I mention this because both my friend Palish (see sidebar) and Feministe (see internet, or post from two days ago) are talking about names today. Palish and I share the problem--she actually helped me identify the problem--of discovering that the names you love, that reflect your intimate taste and affections, seem shockingly to be...the same for everyone. This is the problem of realizing that, as she says, "you are your demographic" and all your attempts at freethought are just a little illusion to make you feel better while the marketers line up to sell you mass-produced name plates saying "Isabella" for you to hang above your baby's crib. Or whatever.
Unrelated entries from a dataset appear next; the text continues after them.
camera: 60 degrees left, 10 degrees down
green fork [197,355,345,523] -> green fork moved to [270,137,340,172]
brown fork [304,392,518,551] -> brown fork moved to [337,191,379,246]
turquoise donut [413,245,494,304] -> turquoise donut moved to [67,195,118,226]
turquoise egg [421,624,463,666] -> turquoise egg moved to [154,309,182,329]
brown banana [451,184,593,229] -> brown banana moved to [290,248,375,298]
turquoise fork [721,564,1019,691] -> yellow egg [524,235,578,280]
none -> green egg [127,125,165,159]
Which would sort of back up the idea that your "I" is a lie--that it's not discrete and separate from your collective media consciousness. Which would, I guess, also go along with what Feministe says about how she has a hard time getting worked up about changing your name or not when you get married, because it just seems sort of irrelevant these days.

I commented on her post about why not changing my name was important to me as a small political gesture--so you can go read that if you want to.
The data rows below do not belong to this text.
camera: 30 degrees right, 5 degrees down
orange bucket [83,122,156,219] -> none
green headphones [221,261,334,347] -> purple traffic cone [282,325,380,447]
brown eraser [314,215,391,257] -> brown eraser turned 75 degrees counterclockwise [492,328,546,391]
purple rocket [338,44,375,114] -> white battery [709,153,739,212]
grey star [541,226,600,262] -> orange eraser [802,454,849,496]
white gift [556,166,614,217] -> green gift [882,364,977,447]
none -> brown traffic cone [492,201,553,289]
But I also was thinking about this. When I was 23, my boyfriend at the time had an asthma attack that led to total respiratory failure. He was on life support for a few days, and then when they took him off the respirator he slipped into a "light coma," which basically means that he was Fucked Up. His eyes were open, and he was thrashing around crazily (my mom said it was like he was trying to ride a bike while laying in his hospital bed), but he was in no way at all mentally present. Just a blank, terrified stare for days. (Christmas Day, actually, just to give you the full dramatic effect of the story).

He got better. But one thing that was very surprising to me, then and in retrospect, was that even in the worst of his "coma" he would always respond, even if just briefly, to his name. He was the biggest anti-humanist in the world, and he definitely thought the I was a lie--but if you called to him, even in his coma, he came.

And that convinced me that names matter--they're not connected to a "real" you, but then maybe there is no "real" you that could, for instance, make truly personal aesthetic decisions about things like names. Names aren't separate from socialization--but then, neither are we.

Which makes the aesthetic and political choices we make around names a useful way to figure and recognize ourselves--not as a "lie" but as a part of a much larger social fabric.

1 Comments:

  • mama-
    Leave it to you to be intellectual where I am only cranky. sigh.